Da mein letzter Beitrag gelöscht wurde frage ich nun anders in der Hoffnung das dies besser ist:
Mal rein rechtlich gesehen. Wenn eine Mietkündigung per Einschreiben mit Rückschein an den Vermieter
geschickt wurde. Die Kündigungsfrist ist der 3. Werktag des Monats. Nun kommt das Einschreiben nie an und liegt lt. Sendungsverfolgung 14 Tage in irgendeinem Logistikzentrum. Bei der Hotline wurde ein
Nachforschungsantrag gestellt, bisher ohne erfolg. Die Kündigungsfrist ist längst abgelaufen. Wer haftet
nun für den einen Monat der länger Miete zahlbar ist? Was gilt wenn das Einschreiben doch irgendwann ankommt? Poststempel oder Datum der
Unterschrift?
Hallo,
Maßgebend ist der Stempel der Post,egal wie lange der Brief unterwegs ist oder ob er verloren geht,du hast ihn abgeschickt und hast den Beleg dazu.Für die Miete muss sich dein Vermieter bei der Post melden und dies mit denen klären,da hast du nichts mit zu tun,denn du hast fristgemäss gekündigt und den Brief zeitig abgeschickt.
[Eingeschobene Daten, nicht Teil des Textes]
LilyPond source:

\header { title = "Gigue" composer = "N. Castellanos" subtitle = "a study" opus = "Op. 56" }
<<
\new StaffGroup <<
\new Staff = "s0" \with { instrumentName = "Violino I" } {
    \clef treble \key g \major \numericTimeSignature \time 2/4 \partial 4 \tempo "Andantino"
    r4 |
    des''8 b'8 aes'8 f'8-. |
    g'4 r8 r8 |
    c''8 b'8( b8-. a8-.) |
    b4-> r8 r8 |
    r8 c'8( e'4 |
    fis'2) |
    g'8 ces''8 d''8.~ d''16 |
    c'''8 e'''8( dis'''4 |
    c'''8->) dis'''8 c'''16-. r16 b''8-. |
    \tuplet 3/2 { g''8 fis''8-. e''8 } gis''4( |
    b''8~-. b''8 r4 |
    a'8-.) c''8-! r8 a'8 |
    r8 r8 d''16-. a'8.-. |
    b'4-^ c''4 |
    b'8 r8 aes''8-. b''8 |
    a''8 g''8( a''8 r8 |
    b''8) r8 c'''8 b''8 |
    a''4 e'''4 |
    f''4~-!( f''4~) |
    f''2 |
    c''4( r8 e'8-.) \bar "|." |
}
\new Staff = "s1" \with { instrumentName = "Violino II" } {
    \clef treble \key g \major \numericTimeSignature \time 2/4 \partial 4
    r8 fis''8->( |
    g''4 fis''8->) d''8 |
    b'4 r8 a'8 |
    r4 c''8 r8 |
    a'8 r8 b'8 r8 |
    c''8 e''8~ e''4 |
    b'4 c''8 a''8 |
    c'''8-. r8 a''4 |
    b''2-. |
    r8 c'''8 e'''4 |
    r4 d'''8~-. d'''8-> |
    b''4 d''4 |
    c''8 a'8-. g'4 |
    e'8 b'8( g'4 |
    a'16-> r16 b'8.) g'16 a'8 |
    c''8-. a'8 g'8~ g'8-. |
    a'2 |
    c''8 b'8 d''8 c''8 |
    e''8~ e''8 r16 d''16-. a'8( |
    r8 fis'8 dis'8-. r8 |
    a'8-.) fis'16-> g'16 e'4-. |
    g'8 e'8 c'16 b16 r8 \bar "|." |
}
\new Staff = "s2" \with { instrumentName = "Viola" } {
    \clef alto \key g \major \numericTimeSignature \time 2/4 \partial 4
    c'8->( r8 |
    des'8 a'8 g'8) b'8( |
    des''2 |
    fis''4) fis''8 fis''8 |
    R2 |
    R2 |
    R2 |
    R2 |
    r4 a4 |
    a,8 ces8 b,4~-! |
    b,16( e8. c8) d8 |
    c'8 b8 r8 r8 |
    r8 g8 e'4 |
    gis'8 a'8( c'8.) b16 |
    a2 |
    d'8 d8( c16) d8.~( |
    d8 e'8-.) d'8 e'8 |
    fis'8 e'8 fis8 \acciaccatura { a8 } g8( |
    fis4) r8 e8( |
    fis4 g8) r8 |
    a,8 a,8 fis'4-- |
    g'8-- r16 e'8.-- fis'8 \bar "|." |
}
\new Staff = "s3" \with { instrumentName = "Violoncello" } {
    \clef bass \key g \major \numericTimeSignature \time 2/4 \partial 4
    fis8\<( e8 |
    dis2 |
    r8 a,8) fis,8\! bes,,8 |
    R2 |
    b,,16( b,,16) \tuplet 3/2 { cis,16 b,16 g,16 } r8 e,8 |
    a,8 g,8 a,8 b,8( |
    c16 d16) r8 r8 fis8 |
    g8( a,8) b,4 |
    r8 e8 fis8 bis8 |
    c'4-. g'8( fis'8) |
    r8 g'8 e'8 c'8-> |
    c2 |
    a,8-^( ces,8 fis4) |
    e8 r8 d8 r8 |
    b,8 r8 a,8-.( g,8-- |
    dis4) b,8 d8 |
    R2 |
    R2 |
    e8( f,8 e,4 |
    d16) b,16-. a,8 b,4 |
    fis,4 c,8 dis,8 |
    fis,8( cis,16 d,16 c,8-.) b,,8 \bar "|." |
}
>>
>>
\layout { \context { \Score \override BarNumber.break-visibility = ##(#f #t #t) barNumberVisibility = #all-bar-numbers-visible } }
Das habe ich auch so gedacht. Andererseits habe ich hier auf der Seite auch schon Aussagen gefunden wonach ich dafür Verantworlich bin, egal ob die Post schlampt oder auch nicht. Das ist nun irgendwie verwirrend. Ich hab zwar einen Beleg von der Post, der sagt aber nichts über den Inhalt meines Briefs aus, könnte ja alles andere drin stehen außer einer Mietkündigung. Spielt das keine Rolle? Das wär ja gut für mich wenn der Beleg reicht. Bisher kam das Schreiben noch nicht an. Es liegt seit Wochen in einem Logistikzentrum angeblich. Die suchen noch warum und wo bei der Post.
Gibts da irgendwelche Paragraphen oder was amtliches auf das ich mich im Streitfall berufen kann? Die werden das nicht einfach so hinnehmen mit der Kündigung da sie ja nie zugestellt wurde. Habe da so meine Bedenken.